В глазах у Максимильены зажегся тот дерзкий и упрямый огонек, что всегда приводил в восторг Пьера.

Не разговаривать, какая глупость! Ей нужно столько сказать, а она чувствовала, что минуты ее сочтены. Вот уже десять дней Максимильена боролась со смертью, а сыновья, сменяя друг друга, денно и нощно дежурили у ее изголовья, ни на минуту не покидали ее и верные спутники-слуги. Доктор Телье не оставил им никакой надежды:

– Наша наука здесь бессильна. Такое впечатление, что сердце ее не хочет больше биться.

Юноши терзались раскаянием. Максимильене стало плохо, когда они галопом помчались в замок Майи. Грегуар ждал их возвращения у ворот в парк.

– Ах, господин Адриан, господин Флорис, наконец-то! Графиня зовет вас с того момента, как пришла в себя. Скорее, скорее!

Но доктор оказался прав – то была неравная битва. Максимильена не хотела больше жить. Она жаждала только одного – соединиться с Пьером. Взглянув на Флориса глазами, блестевшими от муки, она провела прозрачными пальцами по лицу юноши, как если бы хотела навсегда сохранить, память об этих чертах.

– Любовь моя, как же ты похож на своего отца.

Флорис и Адриан с удивлением переглянулись. Никогда мать не заговаривала с ними о графе Амедее де Вильнев-Карамей. Они давно почувствовали, что некая тайна окружает смерть их отца и рождение Батистины. Но, щадя Максимильену, не задавали ей никаких вопросов. Внезапно от приступа боли, превосходившей прежние муки, у Максимильены вырвался стон, глаза закатились, и она лишилась чувств. В горле у нее клокотало, и дыхание со свистом вырывалось из груди. Флорис с Адрианом устремились к ней, чтобы приподнять это невесомое тело, из которого уходила жизнь. В глубине комнаты послышались рыдания, великан Федор плакал, как дитя.

– Барыня, – пробормотал он, – солнышко ты наше.

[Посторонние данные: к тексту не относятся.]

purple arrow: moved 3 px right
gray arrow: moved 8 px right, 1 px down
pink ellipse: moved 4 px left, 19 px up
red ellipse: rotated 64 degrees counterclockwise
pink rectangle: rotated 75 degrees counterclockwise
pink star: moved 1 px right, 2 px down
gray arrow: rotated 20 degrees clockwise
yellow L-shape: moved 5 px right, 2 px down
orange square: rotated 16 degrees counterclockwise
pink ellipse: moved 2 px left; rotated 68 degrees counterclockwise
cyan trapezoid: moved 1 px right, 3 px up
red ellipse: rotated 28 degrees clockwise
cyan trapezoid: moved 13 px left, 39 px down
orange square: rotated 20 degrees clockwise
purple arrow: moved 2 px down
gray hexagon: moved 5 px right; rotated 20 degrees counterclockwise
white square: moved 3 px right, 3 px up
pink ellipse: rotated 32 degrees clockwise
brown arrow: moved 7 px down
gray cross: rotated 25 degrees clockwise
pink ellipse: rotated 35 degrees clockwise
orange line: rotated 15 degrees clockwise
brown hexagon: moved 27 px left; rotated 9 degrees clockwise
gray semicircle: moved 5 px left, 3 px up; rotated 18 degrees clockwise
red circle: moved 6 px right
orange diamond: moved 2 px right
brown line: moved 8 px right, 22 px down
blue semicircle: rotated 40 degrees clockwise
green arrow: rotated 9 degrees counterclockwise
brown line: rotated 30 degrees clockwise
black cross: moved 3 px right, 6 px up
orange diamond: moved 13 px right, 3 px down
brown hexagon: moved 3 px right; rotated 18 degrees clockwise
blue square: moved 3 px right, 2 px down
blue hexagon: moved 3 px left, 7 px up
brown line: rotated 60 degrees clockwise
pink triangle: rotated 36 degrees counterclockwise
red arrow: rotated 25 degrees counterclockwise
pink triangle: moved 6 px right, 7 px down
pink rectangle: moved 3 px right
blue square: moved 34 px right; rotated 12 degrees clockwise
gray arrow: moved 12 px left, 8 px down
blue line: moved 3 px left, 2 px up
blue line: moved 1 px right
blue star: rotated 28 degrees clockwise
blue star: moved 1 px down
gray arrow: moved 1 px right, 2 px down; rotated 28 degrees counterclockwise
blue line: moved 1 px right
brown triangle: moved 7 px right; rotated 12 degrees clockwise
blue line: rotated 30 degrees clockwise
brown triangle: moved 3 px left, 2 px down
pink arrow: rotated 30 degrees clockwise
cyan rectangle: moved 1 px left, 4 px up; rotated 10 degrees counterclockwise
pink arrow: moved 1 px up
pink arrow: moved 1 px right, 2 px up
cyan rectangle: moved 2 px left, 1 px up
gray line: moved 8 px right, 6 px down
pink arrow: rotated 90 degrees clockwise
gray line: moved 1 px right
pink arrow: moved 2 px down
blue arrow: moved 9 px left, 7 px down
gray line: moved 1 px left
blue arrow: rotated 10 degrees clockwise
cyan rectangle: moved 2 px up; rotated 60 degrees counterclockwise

Ли Кан, не говоря ни слова, вынул из кармана крохотный пузырек и поднес его к ноздрям Максимильены, чье лицо стало мертвенно бледным. Постепенно грудь ее перестала судорожно вздыматься, щеки слегка порозовели, а в мутных глазах вновь появилось осмысленное выражение. Максимильена поняла, что времени у нее не остается. Она с трудом произнесла:

– Друзья мои, подойдите ближе, я плохо вас вижу.

Она скорее выдохнула, нежели выговорила эти слова, но во взгляде ее угадывалась железная решимость.

– Я хочу попрощаться с вами. Не нужно оплакивать меня, ибо я всегда буду с вами, чтобы защищать вас и охранять.

– О, барыня, не уходи! Без тебя мы погибнем.

– Добрый мой Федор, – промолвила Максимильена со слабой улыбкой, – как я любила твою силу и доброту. Как любила твое лицо и твои шрамы. А ты, мой верный Ли Кан, ты спас мне жизнь и спас мое дитя. Всей моей жизни не хватило бы, чтобы отблагодарить тебя.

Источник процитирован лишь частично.